Industrial Profits in China Jump 24.7% in April as Mining and Electronics Boom

Prime Highlights

  • China’s industrial profits grew at their fastest pace in over a year in April, driven by strong gains in technology, energy, and mining sectors.
  • Automobile profits fell 16.8% through April, though government steps to curb price wars are showing early signs of stabilising the sector.

Key Facts

  • The EU Chamber of Commerce in China represents European businesses operating across the country and regularly surveys its members on business conditions.
  • China’s National Bureau of Statistics tracks industrial profit data across sectors monthly, covering companies with annual revenue above a set threshold.

Background

April saw China’s factory profits rise by 24 percent, which is the highest since November last year.
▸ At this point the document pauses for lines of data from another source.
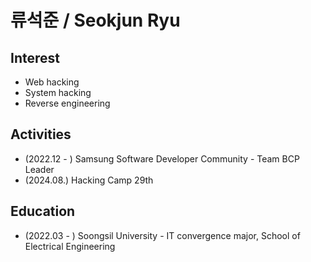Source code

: # 류석준 / Seokjun Ryu

## Interest
- Web hacking
- System hacking
- Reverse engineering

## Activities
- (2022.12 - ) Samsung Software Developer Community - Team BCP Leader 
- (2024.08.) Hacking Camp 29th

## Education 
- (2022.03 - ) Soongsil University - IT convergence major, School of Electrical Engineering 
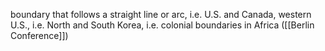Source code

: boundary that follows a straight line or arc, i.e. U.S. and Canada, western U.S., i.e. North and South Korea, i.e. colonial boundaries in Africa ([[Berlin Conference]])
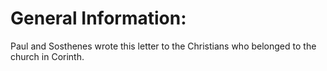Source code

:# General Information:

Paul and Sosthenes wrote this letter to the Christians who belonged to the church in Corinth.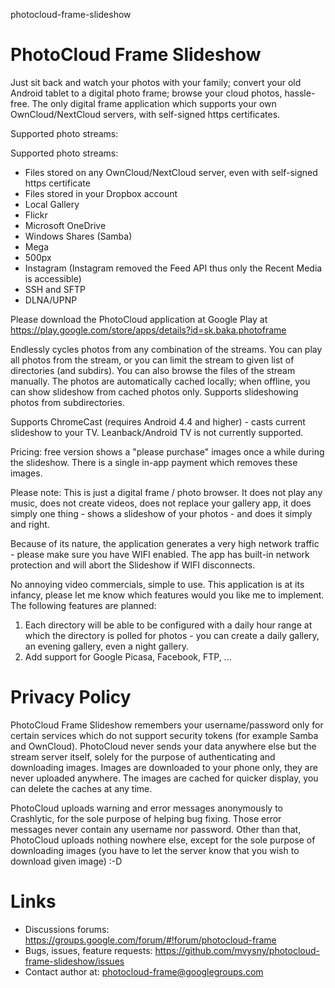 photocloud-frame-slideshow
# PhotoCloud Frame Slideshow

Just sit back and watch your photos with your family; convert your old Android tablet to a digital photo frame; browse your cloud photos, hassle-free. The only digital frame application which supports your own OwnCloud/NextCloud servers, with self-signed https certificates.

Supported photo streams:

Supported photo streams:
- Files stored on any OwnCloud/NextCloud server, even with self-signed https certificate
- Files stored in your Dropbox account
- Local Gallery
- Flickr
- Microsoft OneDrive
- Windows Shares (Samba)
- Mega
- 500px
- Instagram (Instagram removed the Feed API thus only the Recent Media is accessible)
- SSH and SFTP
- DLNA/UPNP

Please download the PhotoCloud application at Google Play at https://play.google.com/store/apps/details?id=sk.baka.photoframe

Endlessly cycles photos from any combination of the streams. You can play all photos from the stream, or you can limit the stream to given list of directories (and subdirs). You can also browse the files of the stream manually. The photos are automatically cached locally; when offline, you can show slideshow from cached photos only.
Supports slideshowing photos from subdirectories.

Supports ChromeCast (requires Android 4.4 and higher) - casts current slideshow to your TV. Leanback/Android TV is not currently supported.

Pricing: free version shows a "please purchase" images once a while during the slideshow. There is a single in-app payment which removes these images.

Please note:
This is just a digital frame / photo browser. It does not play any music, does not create videos, does not replace your gallery app, it does simply one thing - shows a slideshow of your photos - and does it simply and right.

Because of its nature, the application generates a very high network traffic - please make sure you have WIFI enabled. The app has built-in network protection and will abort the Slideshow if WIFI disconnects.

No annoying video commercials, simple to use. This application is at its infancy, please let me know which features would you like me to implement. The following features are planned:

1. Each directory will be able to be configured with a daily hour range at which the directory is polled for photos - you can create a daily gallery, an evening gallery, even a night gallery.
2. Add support for Google Picasa, Facebook, FTP, ...

# Privacy Policy

PhotoCloud Frame Slideshow remembers your username/password only for certain services which do not support security tokens (for example Samba and OwnCloud). PhotoCloud never sends your data anywhere else but the stream server itself, solely for the purpose of authenticating and downloading images. Images are downloaded to your phone only, they are never uploaded anywhere. The images are cached for quicker display, you can delete the caches at any time.

PhotoCloud uploads warning and error messages anonymously to Crashlytic, for the sole purpose of helping bug fixing. Those error messages never contain any username nor password. Other than that, PhotoCloud uploads nothing nowhere else, except for the sole purpose of downloading images (you have to let the server know that you wish to download given image) :-D

# Links

* Discussions forums: https://groups.google.com/forum/#!forum/photocloud-frame
* Bugs, issues, feature requests: https://github.com/mvysny/photocloud-frame-slideshow/issues
* Contact author at: photocloud-frame@googlegroups.com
Additionally, this was the quickest rate of growth in over a year. This followed a 15.8% rise in March, showing strong momentum heading into the second quarter.

For the first four months of the year, profits rose 18.2%, up from 15.5% growth in the first quarter. The computing and electronics sector, the largest contributor by profit, more than doubled its earnings from a year ago, though the pace eased slightly in April on a year-to-date basis.

Oil and gas extraction posted an 8.1% profit rise in the January–April period, reversing a 1.4% decline seen in the first quarter. Higher crude prices pushed petroleum processing profits to 40.42 billion yuan (around $5.96 billion), nearly double what the sector had recorded through March alone.

Mining and related sectors saw profits surge fivefold, while iron smelting and rolling swung from a loss in the first quarter to a profit by April.

Automobile manufacturers continued to struggle, with profits falling 16.8% in the first four months of the year. However, this marked a slight improvement from the 17.7% decline recorded through March. EU Chamber of Commerce President Jens Eskelund said government efforts to reduce excessive competition in the auto sector were beginning to show results, but cautioned that confirmation of the trend could take another one to two years.

Furniture manufacturing remained a weak spot, with profit declines deepening to 54.4% through April, compared with 44.9% through March.